# Help sexing (Patricias)



## gthorpe2 (Jul 1, 2008)

I have a pair of Particias that I'm looking to get experts to help me sex them. Attacahed are the pics.


----------



## Pauliewog (Dec 24, 2010)

How old are they? Cause right now they both look female.


----------



## whitethumb (Feb 5, 2011)

hard to guess by your photos. id say 1st male and 2nd female. try and get a picture of them together for comparison and a pic of their sides. that way we can see the arch on their backs better


----------



## gthorpe2 (Jul 1, 2008)

I would say they are about a year old. I will try and get better pictures too.


----------



## billschwinn (Dec 17, 2008)

Looking at the pics provided I would say both are female. If they were fed a little more there bellys would show the roundness.They are not skinny, I feel they could use a little extra food, Bill


----------



## Gamble (Aug 1, 2010)

I agree ... id say both are females.

Need side pics also to be sure.


----------



## Woodsman (Jan 3, 2008)

I would agree here that both look female. I did have a "definite" female (based on very narrow toepads), that I was looking for a male for. Until I saw the female calling away in her tank. Sometimes toepad development is late and gives a false ID as to sex.

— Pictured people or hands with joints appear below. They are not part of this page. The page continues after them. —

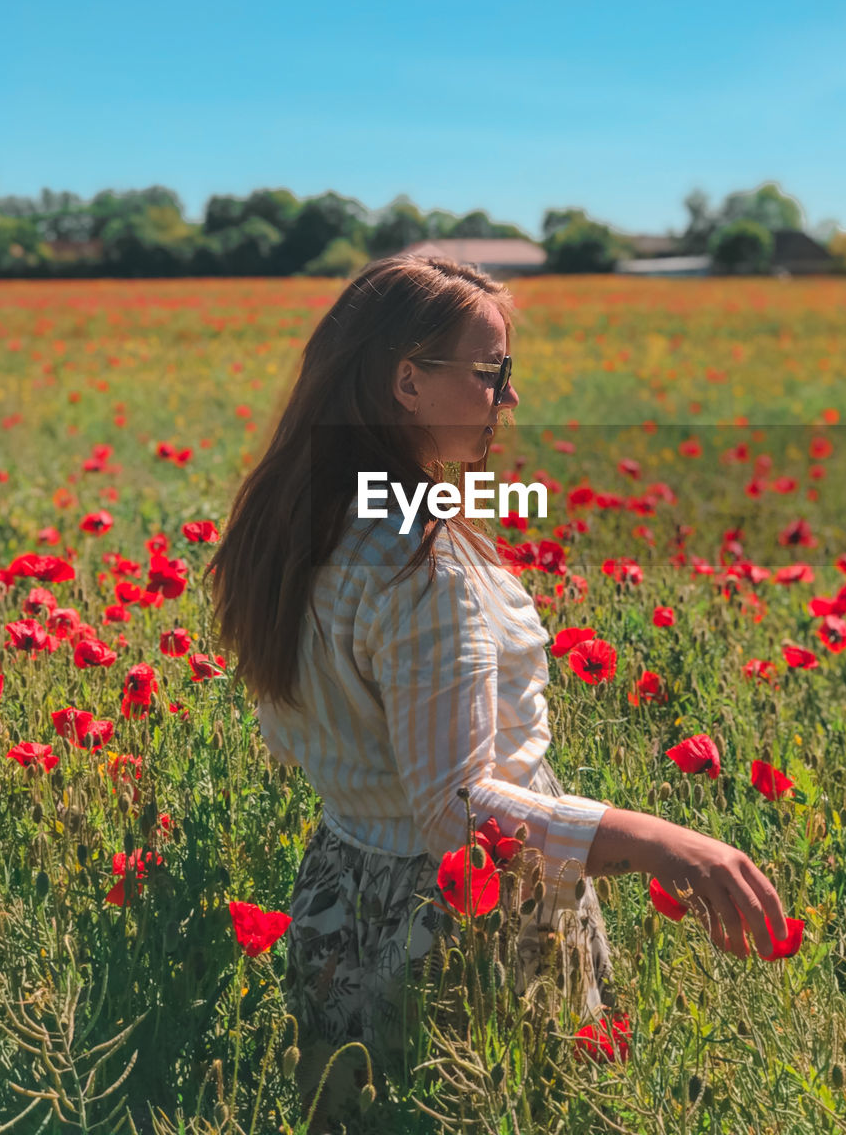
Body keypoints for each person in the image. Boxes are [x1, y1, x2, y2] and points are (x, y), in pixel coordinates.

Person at [205, 253, 788, 1120]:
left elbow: (315, 738)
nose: (508, 400)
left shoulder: (297, 526)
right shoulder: (420, 563)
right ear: (408, 380)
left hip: (341, 895)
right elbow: (456, 814)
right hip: (457, 919)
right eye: (492, 374)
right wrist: (666, 841)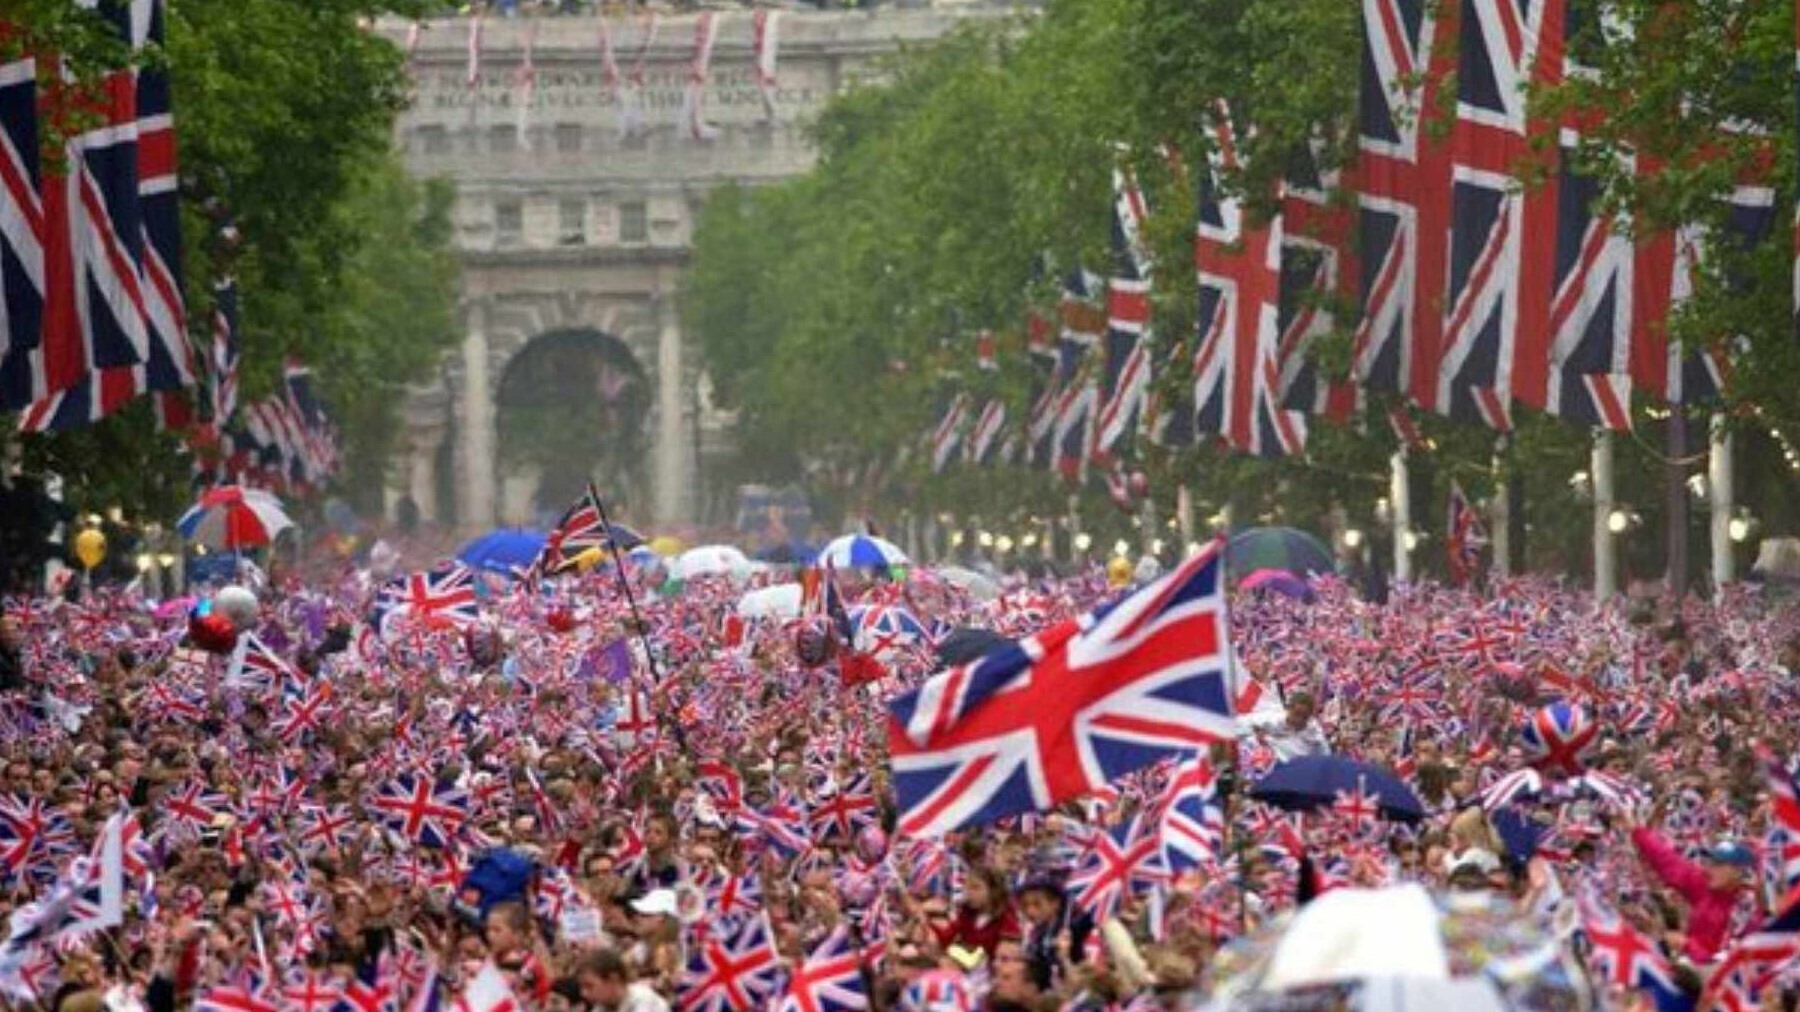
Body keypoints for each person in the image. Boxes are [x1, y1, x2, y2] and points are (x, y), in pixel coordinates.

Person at [1626, 811, 1752, 963]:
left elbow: (1725, 962)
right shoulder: (1708, 887)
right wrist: (1639, 832)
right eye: (1711, 862)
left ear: (1738, 872)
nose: (1709, 869)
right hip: (1691, 968)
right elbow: (1670, 862)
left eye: (1719, 864)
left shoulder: (1746, 908)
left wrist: (1686, 944)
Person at [574, 948, 669, 1012]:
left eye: (589, 986)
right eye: (582, 987)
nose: (583, 993)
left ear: (613, 979)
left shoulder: (645, 1000)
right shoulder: (600, 1008)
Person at [1255, 691, 1331, 761]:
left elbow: (1326, 757)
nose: (1299, 720)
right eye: (1296, 713)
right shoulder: (1272, 721)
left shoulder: (1315, 735)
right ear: (1288, 709)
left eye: (1305, 717)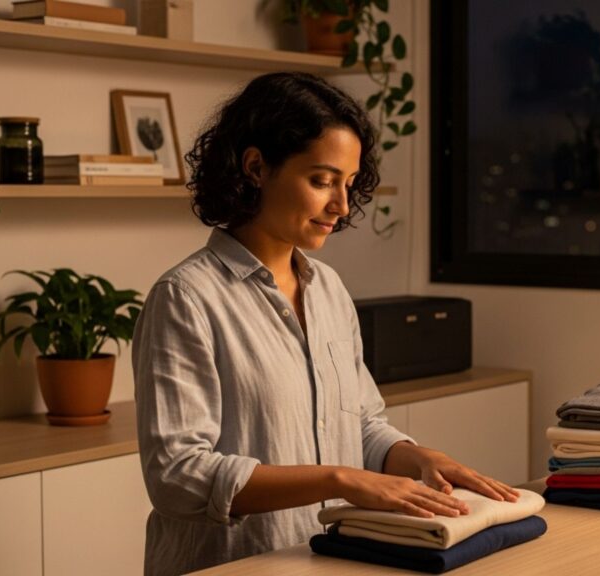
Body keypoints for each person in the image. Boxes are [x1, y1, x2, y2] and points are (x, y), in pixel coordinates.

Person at [132, 72, 519, 576]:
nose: (341, 206)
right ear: (255, 167)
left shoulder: (329, 289)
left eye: (348, 184)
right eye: (322, 181)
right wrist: (339, 480)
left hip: (327, 562)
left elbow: (359, 426)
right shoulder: (185, 298)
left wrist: (417, 457)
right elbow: (177, 476)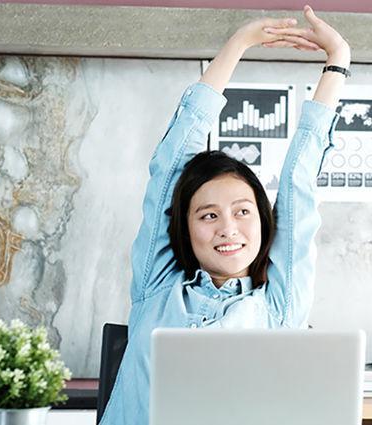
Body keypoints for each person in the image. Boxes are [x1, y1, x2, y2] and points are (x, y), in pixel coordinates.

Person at [100, 5, 351, 424]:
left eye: (242, 211)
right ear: (186, 227)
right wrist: (239, 44)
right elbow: (172, 161)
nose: (228, 228)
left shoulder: (279, 305)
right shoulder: (156, 285)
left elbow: (299, 187)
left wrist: (337, 62)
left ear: (262, 221)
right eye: (208, 216)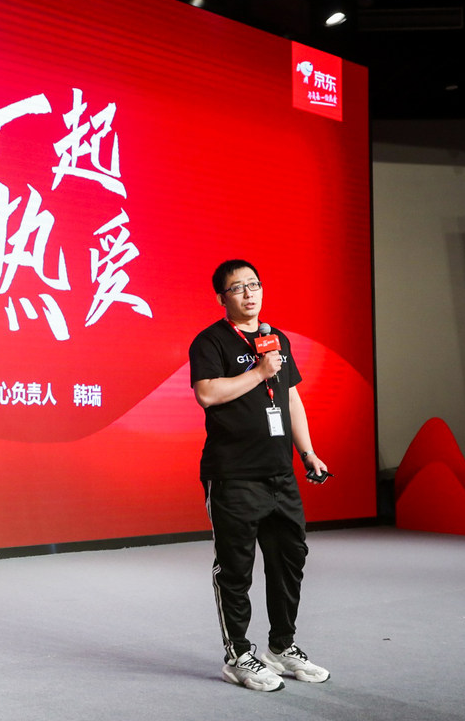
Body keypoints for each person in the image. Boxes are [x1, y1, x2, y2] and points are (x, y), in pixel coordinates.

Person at [188, 259, 331, 692]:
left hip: (279, 474)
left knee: (290, 561)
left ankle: (281, 646)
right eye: (238, 288)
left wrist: (307, 452)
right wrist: (258, 372)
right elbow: (207, 394)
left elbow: (290, 397)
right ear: (222, 297)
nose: (249, 293)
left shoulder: (277, 339)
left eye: (254, 284)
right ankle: (237, 655)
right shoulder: (210, 341)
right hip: (233, 475)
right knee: (236, 569)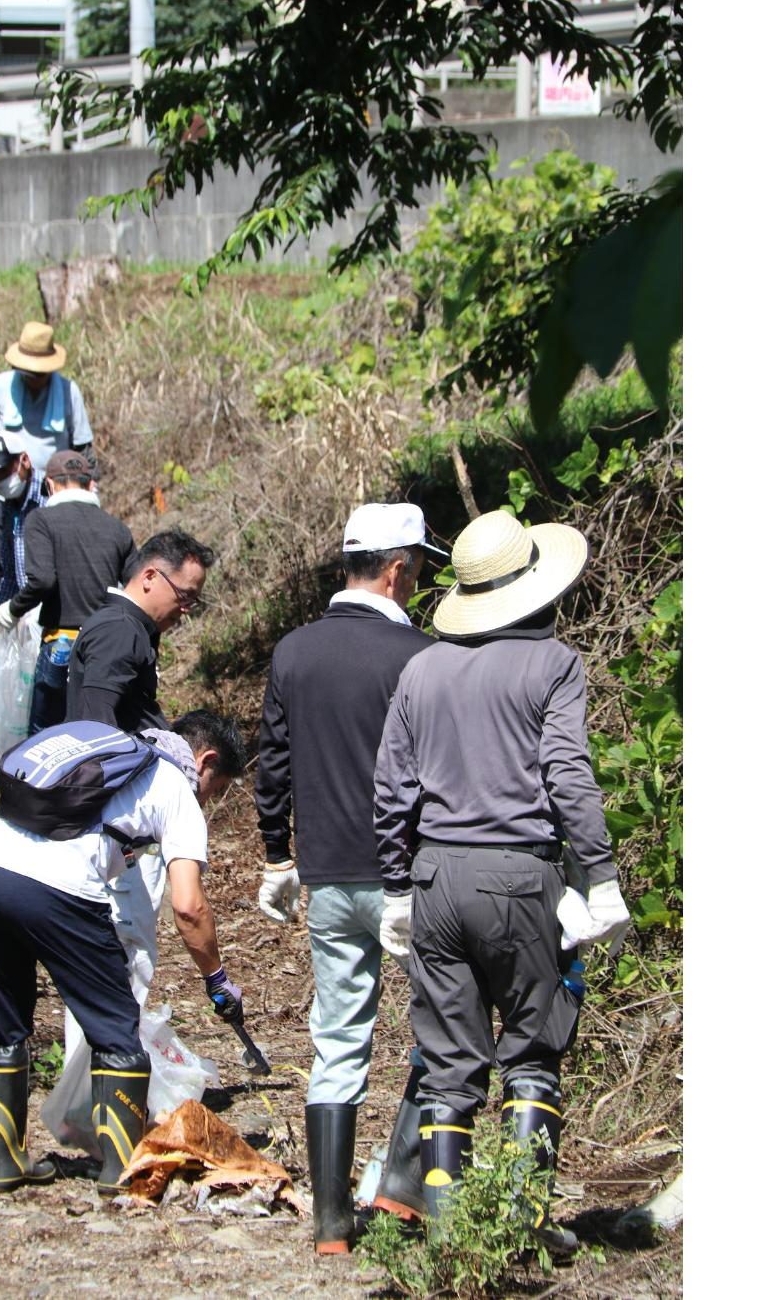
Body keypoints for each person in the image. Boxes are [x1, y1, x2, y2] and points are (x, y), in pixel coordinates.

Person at [373, 509, 632, 1249]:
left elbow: (392, 790)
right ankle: (519, 1222)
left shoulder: (421, 667)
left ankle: (452, 1232)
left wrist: (397, 885)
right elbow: (568, 775)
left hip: (436, 877)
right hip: (522, 875)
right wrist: (602, 874)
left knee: (448, 1062)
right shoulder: (553, 664)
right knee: (532, 1050)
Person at [253, 503, 441, 1255]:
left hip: (326, 876)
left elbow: (273, 763)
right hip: (410, 879)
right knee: (447, 1028)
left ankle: (332, 1224)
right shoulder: (418, 656)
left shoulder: (293, 652)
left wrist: (276, 855)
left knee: (336, 1038)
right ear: (397, 571)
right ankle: (401, 1182)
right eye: (419, 569)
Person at [0, 709, 250, 1195]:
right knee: (117, 1026)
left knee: (5, 1019)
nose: (209, 802)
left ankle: (4, 1160)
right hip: (57, 887)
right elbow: (188, 907)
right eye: (216, 790)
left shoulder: (111, 748)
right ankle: (120, 1169)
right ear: (205, 761)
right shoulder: (174, 786)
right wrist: (216, 978)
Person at [0, 450, 138, 735]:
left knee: (46, 736)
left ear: (49, 484)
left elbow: (42, 581)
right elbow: (136, 589)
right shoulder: (117, 528)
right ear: (89, 483)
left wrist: (10, 610)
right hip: (107, 647)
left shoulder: (42, 521)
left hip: (62, 644)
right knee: (99, 733)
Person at [0, 321, 95, 604]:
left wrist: (90, 490)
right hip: (10, 490)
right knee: (5, 559)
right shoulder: (2, 386)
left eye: (37, 374)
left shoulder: (68, 392)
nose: (31, 379)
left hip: (54, 493)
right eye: (25, 373)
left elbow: (83, 448)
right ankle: (9, 612)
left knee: (53, 561)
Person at [66, 530, 214, 734]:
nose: (186, 608)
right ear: (150, 577)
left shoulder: (131, 626)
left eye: (193, 601)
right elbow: (96, 727)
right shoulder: (119, 629)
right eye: (184, 595)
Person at [0, 429, 46, 605]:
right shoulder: (9, 506)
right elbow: (10, 575)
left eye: (3, 471)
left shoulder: (48, 496)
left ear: (24, 461)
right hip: (27, 610)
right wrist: (1, 615)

Just my opinion. Good luck with a great morph!

Richard.


----------



## gthorpe2 (Jul 1, 2008)

So if they are females, should I take one out of the tank?


----------



## whitethumb (Feb 5, 2011)

if they're doing fine and no aggression id leave them alone. usually aggression will start when a male is introduced because then there's competition.


----------